L’opinione di uno psicologo (che comunque si basa su dati accettati) e quella di un singolo studio non sono sufficienti, quindi può essere utile guardare a un grande database di studi sulla violenza domestica, domesticviolenceresearch.org, che ha confrontato i risultati di 111 studi tenuti in tutto il mondo (la maggior parte in America) e che ha riportato che alla luce di questi, «i tassi di violenza domestica fisica perpetrata sia da uomini che da donne, in generale sono più simili che diversi, e leggermente maggiori per le donne che per gli uomini». Le percentuali medie indicano che il 28,3 per cento delle donne coinvolte dallo studio avevano perpetrato nei confronti del partner atti di violenza domestica; per gli uomini, la percentuale era del 21,6 per cento.

«La violenza perpetrata nelle relazioni intime – afferma lo studio nelle premesse – continua a essere vista come un problema di male-dominance, ovvero come atti perpetrati da un uomo nei confronti del suo partner di sesso femminile allo scopo di ottenere potere e controllo nella relazione. Tuttavia, le ricerche dimostrano una considerevole eterogeneità nelle caratteristiche e nelle motivazioni dei perpetratori di violenza domestica, e le precedenti revisioni di studi nella letteratura hanno concluso che uomini e donne aggrediscono fisicamente i loro partner con simile frequenza».

CONCLUSIONI

I dati a livello mondiale (che tuttavia vengono principalmente dagli Usa) affermano abbastanza chiaramente che gli uomini non tendono a esercitare la violenza in modo maggiore rispetto alle donne, ma semmai minore. Tuttavia, gli uomini tendono a macchiarsi dei crimini più gravi di violenza, cosa che in qualche modo giustifica la maggiore attenzione mediatica.

Per quanto riguarda la situazione italiana, sono necessari ulteriori studi, anche se quelli attuali non fanno immaginare risultati opposti a quelli internazionali.

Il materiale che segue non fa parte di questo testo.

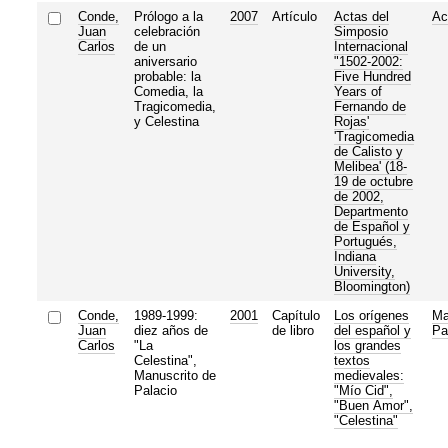
Conde,
Prólogo a la
2007
Artículo
Actas del
Ac
Juan
celebración
Simposio
Carlos
de un
Internacional
aniversario
"1502-2002:
probable: la
Five Hundred
Comedia, la
Years of
Tragicomedia,
Fernando de
y Celestina
Rojas'
'Tragicomedia
de Calisto y
Melibea' (18-
19 de octubre
de 2002,
Departmento
de Español y
Portugués,
Indiana
University,
Bloomington)
Conde,
1989-1999:
2001
Capítulo
Los orígenes
Ma
Juan
diez años de
de libro
del español y
Pa
Carlos
"La
los grandes
Celestina",
textos
Manuscrito de
medievales:
Palacio
"Mío Cid",
"Buen Amor",
"Celestina"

In chiusura, la sociologa Camille Paglia, sostiene che il motivo per cui ci siano più criminali tra gli uomini che tra le donne sia riconducibile anche alle curve delle misurazioni del quoziente di intelligenza e delle facoltà mentali rispetto al genere, che mostrano come l’intelligenza maschile sia maggiormente concentrata verso gli estremi (ci sono più uomini tra le persone poco intelligenti e tra le persone estremamente intelligenti) mentre quella femminile sia maggiormente concentrata verso la parte centrale (quella delle persone di media intelligenza). Lo stesso varrebbe per la sanità mentale. La studiosa, che si auto-definisce femminista, si batte per la valorizzazione delle differenze tra uomo e donna e per il riconoscimento (anche) del valore degli uomini, e sostiene che gli uomini tendano più delle donne a essere ossessionati da un singolo perseguimento o pensiero, che sia l’arte, la scienza, una carriera o, purtroppo, la follia: «Non esiste un Mozart femmina», afferma in diversi suoi discorsi, per lo stesso motivo per cui «non esiste un Jack lo Squartatore femmina!».